Copy nothing but the lines below running from the line containing "pinky dip: (225, 222)" through the line containing "index pip: (262, 197)", both end lines included.

╭─ Data for the task

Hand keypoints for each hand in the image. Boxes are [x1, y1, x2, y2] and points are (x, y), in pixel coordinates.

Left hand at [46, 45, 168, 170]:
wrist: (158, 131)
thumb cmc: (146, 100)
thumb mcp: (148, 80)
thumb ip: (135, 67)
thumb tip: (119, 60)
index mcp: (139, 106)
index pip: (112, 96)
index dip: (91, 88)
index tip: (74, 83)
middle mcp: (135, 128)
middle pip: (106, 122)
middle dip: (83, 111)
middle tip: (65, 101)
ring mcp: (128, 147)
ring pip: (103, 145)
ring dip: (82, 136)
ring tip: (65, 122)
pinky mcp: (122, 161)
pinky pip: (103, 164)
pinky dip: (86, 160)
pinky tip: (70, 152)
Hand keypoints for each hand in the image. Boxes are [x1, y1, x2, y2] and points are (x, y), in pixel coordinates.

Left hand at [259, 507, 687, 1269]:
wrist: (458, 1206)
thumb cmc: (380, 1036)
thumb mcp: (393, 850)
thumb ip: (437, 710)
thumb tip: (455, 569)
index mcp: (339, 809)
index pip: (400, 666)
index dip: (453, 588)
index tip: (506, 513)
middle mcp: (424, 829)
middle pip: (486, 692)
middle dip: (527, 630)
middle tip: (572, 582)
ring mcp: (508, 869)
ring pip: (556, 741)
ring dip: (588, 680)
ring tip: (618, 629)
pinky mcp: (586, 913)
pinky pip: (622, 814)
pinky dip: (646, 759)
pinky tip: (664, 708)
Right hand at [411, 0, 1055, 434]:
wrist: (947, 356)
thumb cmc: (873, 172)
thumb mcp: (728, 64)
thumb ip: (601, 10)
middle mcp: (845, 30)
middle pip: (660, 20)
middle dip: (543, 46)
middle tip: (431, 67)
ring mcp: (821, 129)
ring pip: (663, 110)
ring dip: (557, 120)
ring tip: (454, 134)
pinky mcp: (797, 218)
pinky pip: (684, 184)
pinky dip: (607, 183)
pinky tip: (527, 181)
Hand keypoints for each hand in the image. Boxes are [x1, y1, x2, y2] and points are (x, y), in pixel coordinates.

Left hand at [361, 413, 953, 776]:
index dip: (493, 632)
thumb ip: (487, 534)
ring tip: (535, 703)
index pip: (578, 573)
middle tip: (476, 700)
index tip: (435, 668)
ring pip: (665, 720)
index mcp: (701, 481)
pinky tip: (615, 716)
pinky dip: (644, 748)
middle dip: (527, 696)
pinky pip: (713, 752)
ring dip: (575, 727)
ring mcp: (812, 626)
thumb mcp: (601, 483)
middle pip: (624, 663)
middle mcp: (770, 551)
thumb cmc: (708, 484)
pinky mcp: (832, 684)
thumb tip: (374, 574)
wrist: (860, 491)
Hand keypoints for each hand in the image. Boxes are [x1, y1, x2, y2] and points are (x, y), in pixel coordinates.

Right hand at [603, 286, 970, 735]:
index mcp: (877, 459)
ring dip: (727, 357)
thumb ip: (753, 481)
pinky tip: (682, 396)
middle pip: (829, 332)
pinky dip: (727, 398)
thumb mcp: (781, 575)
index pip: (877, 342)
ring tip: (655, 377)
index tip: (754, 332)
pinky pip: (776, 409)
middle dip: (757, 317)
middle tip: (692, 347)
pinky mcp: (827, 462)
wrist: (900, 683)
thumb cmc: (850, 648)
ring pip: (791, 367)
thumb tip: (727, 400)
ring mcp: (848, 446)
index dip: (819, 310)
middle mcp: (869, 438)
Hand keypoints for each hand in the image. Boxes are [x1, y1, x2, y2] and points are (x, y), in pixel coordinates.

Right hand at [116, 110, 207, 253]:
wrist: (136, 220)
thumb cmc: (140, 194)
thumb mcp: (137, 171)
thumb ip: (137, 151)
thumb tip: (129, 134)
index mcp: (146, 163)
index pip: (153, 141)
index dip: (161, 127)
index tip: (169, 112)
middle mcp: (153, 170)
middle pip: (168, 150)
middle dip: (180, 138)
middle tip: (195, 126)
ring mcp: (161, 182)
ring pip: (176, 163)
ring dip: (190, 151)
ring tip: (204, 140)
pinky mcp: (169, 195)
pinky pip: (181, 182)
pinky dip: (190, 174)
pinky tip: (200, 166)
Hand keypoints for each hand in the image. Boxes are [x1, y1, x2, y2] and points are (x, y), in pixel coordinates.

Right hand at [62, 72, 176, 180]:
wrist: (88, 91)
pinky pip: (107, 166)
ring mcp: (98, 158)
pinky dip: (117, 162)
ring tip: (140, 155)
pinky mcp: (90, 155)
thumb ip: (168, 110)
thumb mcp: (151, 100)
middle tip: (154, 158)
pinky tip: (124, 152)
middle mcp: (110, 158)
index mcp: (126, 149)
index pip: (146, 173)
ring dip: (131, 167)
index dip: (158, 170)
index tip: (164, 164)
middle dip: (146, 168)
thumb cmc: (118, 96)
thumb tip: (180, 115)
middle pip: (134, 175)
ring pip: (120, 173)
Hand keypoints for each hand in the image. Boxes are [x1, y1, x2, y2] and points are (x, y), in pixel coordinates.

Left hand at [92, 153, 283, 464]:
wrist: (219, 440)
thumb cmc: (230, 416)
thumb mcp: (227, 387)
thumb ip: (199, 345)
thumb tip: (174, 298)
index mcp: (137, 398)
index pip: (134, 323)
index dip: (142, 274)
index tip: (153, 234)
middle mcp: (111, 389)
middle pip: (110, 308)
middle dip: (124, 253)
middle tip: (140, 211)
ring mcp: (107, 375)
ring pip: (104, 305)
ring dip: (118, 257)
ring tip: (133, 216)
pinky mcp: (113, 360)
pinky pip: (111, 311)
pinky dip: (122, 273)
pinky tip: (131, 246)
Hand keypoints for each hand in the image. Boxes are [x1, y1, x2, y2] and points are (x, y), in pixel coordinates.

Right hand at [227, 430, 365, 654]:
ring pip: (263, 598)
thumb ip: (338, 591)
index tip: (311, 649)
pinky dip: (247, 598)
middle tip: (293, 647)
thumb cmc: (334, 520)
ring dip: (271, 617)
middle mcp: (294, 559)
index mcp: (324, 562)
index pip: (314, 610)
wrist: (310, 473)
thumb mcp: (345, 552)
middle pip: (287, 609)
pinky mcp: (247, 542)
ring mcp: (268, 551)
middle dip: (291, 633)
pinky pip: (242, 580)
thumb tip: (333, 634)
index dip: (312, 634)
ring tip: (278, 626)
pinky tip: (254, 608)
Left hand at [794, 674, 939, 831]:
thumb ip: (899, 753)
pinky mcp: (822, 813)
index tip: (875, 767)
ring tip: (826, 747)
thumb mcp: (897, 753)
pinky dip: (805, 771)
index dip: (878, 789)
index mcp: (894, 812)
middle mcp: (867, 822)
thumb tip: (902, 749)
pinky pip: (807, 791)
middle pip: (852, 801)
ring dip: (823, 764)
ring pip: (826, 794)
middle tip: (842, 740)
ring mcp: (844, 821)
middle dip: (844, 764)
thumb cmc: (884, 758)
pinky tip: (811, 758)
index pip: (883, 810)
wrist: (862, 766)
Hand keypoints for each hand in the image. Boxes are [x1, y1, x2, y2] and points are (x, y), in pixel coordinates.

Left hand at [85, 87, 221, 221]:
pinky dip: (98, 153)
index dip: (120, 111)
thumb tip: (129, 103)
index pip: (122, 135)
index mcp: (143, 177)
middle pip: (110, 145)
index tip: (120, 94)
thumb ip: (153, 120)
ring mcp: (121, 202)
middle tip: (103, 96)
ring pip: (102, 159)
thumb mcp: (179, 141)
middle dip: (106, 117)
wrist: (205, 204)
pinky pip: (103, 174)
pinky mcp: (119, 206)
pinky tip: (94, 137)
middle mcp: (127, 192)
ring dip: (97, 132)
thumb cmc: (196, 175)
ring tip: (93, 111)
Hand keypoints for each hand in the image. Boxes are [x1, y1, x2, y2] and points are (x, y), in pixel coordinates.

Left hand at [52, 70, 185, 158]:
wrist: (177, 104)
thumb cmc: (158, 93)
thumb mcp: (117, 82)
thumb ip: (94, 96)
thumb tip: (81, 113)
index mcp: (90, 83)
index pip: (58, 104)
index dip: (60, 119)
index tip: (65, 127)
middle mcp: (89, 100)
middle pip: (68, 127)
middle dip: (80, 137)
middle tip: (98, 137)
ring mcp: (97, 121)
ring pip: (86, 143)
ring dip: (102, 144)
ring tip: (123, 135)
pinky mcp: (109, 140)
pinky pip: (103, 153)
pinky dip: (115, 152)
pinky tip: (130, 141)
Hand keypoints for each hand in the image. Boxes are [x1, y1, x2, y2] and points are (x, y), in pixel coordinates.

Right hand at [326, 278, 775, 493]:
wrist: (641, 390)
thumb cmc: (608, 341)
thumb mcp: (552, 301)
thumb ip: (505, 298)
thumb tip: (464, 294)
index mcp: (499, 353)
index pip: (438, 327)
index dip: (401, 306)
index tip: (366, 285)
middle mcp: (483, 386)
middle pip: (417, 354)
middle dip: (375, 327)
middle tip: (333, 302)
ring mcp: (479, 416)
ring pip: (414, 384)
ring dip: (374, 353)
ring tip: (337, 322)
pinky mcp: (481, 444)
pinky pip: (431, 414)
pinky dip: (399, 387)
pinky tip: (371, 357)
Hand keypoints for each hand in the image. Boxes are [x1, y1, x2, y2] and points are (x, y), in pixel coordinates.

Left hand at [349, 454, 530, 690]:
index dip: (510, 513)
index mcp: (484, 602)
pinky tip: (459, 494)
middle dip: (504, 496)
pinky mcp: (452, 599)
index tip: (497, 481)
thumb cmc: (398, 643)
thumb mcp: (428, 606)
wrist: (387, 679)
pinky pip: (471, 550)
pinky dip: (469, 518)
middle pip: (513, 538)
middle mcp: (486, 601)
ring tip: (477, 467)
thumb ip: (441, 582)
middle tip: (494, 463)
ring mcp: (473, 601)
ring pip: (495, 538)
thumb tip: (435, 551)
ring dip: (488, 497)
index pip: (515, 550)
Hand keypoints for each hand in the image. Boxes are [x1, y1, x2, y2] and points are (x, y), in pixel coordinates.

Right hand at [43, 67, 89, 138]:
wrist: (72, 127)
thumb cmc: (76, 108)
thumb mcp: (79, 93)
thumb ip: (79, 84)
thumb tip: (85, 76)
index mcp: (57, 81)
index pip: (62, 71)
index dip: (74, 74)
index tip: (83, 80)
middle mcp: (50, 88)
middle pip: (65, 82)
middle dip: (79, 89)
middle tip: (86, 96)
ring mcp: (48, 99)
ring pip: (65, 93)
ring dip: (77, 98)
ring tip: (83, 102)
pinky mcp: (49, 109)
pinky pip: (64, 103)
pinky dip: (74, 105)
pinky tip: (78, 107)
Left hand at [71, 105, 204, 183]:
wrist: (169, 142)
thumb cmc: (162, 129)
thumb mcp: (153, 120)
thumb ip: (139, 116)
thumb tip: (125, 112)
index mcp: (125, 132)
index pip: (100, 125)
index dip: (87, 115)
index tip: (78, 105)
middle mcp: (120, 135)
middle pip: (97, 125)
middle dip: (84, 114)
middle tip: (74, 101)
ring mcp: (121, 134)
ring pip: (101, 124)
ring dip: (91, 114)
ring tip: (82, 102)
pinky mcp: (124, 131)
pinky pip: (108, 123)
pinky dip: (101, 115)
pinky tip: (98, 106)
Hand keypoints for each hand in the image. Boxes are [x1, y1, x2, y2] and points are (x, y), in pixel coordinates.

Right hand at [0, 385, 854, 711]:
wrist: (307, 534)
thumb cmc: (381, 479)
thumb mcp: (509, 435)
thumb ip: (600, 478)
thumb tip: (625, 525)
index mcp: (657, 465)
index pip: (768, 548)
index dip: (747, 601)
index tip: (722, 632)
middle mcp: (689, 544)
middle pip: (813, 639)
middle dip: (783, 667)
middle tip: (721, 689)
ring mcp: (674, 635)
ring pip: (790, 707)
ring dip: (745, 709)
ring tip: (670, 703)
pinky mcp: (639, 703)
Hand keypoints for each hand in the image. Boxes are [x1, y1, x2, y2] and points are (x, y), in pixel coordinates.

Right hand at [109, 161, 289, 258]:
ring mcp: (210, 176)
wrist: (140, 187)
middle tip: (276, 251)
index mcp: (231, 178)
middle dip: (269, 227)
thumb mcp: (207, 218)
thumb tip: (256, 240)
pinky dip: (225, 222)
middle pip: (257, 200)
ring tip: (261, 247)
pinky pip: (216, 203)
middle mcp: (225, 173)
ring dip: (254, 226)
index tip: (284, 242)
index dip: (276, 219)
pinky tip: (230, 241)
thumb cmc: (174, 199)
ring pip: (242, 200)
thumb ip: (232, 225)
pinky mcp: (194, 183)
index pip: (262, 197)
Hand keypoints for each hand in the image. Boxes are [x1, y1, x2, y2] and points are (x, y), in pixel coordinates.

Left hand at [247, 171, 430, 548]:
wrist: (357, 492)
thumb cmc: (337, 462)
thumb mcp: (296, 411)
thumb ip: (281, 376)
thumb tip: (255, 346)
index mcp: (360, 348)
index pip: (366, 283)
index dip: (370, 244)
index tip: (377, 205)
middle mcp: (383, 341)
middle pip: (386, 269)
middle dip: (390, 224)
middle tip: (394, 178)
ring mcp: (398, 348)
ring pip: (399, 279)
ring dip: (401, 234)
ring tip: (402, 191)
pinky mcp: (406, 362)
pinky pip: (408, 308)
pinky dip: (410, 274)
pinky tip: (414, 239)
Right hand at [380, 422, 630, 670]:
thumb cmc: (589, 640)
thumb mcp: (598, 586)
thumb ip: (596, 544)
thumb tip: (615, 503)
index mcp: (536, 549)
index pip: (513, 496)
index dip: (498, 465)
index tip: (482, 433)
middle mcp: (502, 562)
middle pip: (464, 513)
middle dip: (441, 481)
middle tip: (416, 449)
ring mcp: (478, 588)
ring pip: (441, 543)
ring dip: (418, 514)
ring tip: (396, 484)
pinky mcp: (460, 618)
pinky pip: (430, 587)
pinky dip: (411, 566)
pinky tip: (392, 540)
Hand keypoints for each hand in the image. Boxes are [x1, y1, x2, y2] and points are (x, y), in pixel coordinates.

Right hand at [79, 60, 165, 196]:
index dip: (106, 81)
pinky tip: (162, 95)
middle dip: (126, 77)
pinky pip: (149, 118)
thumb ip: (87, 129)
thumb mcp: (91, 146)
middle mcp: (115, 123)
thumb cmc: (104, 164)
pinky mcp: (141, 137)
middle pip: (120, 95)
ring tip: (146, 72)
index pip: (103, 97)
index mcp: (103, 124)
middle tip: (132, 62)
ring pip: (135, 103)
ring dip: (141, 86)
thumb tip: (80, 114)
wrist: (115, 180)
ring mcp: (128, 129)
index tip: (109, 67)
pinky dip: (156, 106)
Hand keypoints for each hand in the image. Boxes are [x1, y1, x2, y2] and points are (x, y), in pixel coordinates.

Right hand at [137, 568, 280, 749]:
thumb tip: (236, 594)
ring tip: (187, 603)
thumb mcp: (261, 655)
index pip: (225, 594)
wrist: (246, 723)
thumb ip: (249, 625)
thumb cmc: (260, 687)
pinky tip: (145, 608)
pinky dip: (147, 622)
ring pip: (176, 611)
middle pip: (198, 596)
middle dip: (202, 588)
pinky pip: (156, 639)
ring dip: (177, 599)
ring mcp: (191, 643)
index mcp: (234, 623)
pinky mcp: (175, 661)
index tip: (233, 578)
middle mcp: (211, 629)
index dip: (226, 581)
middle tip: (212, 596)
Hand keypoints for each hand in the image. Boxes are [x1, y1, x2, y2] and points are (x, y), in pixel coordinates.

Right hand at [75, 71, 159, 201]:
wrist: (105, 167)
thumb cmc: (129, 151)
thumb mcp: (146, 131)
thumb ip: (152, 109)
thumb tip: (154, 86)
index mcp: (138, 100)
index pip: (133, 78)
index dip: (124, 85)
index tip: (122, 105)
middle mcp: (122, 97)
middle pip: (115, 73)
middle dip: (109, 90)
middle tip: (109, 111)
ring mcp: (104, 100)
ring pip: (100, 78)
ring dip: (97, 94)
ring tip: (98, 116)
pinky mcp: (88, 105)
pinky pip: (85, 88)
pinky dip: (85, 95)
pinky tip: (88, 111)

╰─

Answer to this exercise
pinky dip: (225, 222)
middle pip: (257, 200)
ring tip: (261, 247)
pinky pip: (216, 203)
middle mcp: (225, 173)
ring dip: (254, 226)
index tip: (284, 242)
index dip: (276, 219)
pinky tip: (230, 241)
thumb cmc: (174, 199)
ring pip: (242, 200)
thumb ip: (232, 225)
pinky mcp: (194, 183)
index pip: (262, 197)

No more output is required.